-- OBJECTIVE --
From the listing below, copy the lines starting with the one containing "city: Garner" and ending with the one containing "latitude: 56.7883", both included, and nothing else.

Stored items
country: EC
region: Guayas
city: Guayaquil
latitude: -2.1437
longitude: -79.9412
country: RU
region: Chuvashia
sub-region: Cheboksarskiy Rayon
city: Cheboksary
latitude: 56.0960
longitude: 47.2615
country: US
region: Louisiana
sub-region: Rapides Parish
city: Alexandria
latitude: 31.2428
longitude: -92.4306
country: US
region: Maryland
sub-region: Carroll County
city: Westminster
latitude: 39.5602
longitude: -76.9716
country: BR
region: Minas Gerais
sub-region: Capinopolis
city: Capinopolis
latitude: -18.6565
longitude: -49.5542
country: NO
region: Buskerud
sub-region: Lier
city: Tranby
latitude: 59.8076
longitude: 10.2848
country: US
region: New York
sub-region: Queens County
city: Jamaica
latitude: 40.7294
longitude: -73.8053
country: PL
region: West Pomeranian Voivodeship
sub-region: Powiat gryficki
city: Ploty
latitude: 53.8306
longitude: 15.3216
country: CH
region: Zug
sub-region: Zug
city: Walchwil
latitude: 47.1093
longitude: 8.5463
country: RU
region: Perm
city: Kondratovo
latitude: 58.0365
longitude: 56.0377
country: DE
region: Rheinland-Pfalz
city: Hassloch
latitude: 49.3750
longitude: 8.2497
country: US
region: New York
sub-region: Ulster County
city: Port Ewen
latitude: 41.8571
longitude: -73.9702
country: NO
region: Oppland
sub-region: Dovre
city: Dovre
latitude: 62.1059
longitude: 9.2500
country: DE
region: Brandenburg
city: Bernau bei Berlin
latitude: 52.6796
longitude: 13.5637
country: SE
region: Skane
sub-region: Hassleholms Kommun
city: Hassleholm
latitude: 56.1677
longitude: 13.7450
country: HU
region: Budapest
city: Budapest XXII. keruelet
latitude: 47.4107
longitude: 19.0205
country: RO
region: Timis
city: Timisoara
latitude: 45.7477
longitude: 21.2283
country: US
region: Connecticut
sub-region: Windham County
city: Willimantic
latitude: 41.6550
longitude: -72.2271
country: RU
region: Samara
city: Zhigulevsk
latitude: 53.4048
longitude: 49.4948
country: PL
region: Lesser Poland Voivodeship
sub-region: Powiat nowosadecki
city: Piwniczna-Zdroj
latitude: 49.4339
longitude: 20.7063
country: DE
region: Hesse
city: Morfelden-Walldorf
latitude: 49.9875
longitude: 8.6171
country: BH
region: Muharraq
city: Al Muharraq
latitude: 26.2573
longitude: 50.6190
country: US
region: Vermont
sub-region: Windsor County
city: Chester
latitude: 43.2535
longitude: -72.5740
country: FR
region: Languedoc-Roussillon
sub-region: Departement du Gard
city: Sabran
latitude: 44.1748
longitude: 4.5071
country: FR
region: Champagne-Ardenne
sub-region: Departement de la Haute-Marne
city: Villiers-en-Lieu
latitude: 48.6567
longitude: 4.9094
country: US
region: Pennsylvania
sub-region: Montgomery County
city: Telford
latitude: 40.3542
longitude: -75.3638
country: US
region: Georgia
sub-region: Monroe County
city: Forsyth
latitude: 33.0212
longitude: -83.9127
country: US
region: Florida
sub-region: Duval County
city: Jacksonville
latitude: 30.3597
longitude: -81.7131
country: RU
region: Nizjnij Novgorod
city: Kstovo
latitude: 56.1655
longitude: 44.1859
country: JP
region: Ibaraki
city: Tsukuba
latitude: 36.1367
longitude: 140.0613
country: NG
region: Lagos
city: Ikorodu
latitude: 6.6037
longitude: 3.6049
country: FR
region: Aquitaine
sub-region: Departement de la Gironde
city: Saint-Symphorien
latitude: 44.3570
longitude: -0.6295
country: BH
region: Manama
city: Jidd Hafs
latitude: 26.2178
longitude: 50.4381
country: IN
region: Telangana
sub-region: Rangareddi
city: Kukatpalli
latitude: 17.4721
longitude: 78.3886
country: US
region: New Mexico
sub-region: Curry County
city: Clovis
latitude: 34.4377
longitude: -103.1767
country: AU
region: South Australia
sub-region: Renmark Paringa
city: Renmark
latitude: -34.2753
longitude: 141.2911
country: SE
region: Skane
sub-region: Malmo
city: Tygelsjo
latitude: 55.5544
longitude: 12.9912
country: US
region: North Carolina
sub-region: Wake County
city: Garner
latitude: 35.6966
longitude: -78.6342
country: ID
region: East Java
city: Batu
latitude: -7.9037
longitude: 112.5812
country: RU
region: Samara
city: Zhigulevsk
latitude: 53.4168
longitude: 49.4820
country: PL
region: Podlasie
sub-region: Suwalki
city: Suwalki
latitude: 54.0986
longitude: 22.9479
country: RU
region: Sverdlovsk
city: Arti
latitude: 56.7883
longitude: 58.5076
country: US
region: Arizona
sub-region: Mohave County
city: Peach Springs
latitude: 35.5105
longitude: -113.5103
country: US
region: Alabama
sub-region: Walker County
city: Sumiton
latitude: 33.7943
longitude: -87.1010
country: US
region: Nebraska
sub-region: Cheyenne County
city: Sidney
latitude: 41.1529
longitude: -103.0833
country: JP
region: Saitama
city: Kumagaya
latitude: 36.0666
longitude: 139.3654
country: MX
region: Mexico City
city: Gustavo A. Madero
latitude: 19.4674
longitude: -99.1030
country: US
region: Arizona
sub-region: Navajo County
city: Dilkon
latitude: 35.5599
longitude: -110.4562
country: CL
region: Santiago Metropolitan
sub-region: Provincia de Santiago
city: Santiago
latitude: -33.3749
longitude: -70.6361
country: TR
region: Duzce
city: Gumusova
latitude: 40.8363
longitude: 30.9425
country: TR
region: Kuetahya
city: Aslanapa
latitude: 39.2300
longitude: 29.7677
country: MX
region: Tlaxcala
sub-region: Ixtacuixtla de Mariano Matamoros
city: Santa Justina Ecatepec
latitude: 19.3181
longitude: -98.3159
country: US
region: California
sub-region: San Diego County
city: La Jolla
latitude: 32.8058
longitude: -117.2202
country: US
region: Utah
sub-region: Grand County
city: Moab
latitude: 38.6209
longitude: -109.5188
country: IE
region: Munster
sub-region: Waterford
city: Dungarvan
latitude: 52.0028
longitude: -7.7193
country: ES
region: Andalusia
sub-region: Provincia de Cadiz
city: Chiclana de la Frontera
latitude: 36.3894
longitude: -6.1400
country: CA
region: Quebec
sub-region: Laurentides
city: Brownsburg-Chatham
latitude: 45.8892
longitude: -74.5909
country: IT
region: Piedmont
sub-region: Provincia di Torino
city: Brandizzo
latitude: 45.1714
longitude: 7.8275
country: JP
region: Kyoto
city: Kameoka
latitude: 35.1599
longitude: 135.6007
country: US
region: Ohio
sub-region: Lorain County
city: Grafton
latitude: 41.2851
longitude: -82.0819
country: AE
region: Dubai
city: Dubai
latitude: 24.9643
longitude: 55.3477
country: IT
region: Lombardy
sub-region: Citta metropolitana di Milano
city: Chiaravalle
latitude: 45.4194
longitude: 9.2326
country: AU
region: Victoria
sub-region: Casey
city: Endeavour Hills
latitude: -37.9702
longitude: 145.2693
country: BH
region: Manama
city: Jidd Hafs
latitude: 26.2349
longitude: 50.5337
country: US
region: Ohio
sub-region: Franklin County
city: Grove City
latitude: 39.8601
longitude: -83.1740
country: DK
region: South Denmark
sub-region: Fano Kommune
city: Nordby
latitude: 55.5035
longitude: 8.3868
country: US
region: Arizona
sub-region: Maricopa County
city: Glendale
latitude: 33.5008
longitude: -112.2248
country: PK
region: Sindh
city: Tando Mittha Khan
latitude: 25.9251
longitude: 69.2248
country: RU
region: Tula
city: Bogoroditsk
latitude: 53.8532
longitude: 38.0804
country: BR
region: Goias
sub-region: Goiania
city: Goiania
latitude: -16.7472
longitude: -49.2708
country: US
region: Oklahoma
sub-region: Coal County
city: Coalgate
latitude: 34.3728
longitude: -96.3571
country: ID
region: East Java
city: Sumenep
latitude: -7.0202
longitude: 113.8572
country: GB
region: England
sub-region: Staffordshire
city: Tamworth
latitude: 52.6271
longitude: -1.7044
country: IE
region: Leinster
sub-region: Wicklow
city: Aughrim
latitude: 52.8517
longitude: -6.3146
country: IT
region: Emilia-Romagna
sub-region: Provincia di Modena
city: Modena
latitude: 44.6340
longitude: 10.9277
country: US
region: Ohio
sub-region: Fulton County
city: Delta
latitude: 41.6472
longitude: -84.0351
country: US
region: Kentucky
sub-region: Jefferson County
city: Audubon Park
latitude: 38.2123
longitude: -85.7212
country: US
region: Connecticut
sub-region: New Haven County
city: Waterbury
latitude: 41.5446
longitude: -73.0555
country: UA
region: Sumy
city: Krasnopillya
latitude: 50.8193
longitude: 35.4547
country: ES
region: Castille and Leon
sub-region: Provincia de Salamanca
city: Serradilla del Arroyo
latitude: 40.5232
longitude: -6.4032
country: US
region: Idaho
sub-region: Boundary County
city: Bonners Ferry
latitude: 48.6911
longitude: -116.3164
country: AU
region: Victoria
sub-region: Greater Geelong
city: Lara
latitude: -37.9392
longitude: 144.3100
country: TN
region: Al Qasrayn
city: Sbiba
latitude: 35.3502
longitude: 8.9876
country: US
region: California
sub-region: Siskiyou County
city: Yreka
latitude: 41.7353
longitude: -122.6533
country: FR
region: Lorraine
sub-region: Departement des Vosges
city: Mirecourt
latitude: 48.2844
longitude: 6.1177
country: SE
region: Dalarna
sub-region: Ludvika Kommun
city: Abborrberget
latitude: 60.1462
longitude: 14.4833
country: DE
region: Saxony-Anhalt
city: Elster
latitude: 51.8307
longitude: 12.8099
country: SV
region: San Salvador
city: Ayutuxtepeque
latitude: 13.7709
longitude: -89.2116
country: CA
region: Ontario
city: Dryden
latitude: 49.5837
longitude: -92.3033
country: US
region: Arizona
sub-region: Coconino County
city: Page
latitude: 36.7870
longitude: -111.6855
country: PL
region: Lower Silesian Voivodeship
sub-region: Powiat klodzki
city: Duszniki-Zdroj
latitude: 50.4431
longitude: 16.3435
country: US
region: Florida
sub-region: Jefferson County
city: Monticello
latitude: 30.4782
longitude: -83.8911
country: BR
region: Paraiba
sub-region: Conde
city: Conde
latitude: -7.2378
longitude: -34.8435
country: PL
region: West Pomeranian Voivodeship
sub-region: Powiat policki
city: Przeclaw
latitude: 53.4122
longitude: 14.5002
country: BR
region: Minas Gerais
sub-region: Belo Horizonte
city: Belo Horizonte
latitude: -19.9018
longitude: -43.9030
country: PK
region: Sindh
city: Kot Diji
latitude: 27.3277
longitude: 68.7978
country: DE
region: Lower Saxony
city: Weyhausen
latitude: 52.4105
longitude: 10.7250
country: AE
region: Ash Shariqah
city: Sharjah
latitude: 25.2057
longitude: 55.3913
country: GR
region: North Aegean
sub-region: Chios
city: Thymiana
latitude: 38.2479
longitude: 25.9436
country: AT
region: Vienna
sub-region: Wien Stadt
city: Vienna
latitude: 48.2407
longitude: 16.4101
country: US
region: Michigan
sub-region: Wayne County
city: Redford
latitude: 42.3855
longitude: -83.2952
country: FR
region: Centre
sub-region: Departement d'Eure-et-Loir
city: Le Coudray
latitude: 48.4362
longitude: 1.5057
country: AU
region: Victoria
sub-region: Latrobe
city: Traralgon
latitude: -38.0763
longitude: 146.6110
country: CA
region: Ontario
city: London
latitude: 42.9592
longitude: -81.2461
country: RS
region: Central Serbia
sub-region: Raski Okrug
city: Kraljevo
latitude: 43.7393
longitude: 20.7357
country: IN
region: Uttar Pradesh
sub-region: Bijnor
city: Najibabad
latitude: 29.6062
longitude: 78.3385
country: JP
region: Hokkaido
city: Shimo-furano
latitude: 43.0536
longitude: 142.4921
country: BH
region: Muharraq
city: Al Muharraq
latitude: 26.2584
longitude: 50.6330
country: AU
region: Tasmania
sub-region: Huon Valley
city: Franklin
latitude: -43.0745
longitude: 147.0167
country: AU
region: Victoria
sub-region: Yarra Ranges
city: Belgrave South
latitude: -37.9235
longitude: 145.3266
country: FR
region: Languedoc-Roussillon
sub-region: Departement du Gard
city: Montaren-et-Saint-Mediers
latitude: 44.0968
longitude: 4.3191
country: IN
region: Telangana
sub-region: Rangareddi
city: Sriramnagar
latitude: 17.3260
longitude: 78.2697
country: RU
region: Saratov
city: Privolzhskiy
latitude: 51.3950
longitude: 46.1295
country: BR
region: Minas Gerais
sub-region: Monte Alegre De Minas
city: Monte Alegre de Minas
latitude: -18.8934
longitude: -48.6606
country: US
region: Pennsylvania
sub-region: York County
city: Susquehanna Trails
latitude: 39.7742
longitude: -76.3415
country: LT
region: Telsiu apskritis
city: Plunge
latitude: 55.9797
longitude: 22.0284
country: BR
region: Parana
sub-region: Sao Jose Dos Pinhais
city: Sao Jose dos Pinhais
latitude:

-- CORRECT RESPONSE --
city: Garner
latitude: 35.6966
longitude: -78.6342
country: ID
region: East Java
city: Batu
latitude: -7.9037
longitude: 112.5812
country: RU
region: Samara
city: Zhigulevsk
latitude: 53.4168
longitude: 49.4820
country: PL
region: Podlasie
sub-region: Suwalki
city: Suwalki
latitude: 54.0986
longitude: 22.9479
country: RU
region: Sverdlovsk
city: Arti
latitude: 56.7883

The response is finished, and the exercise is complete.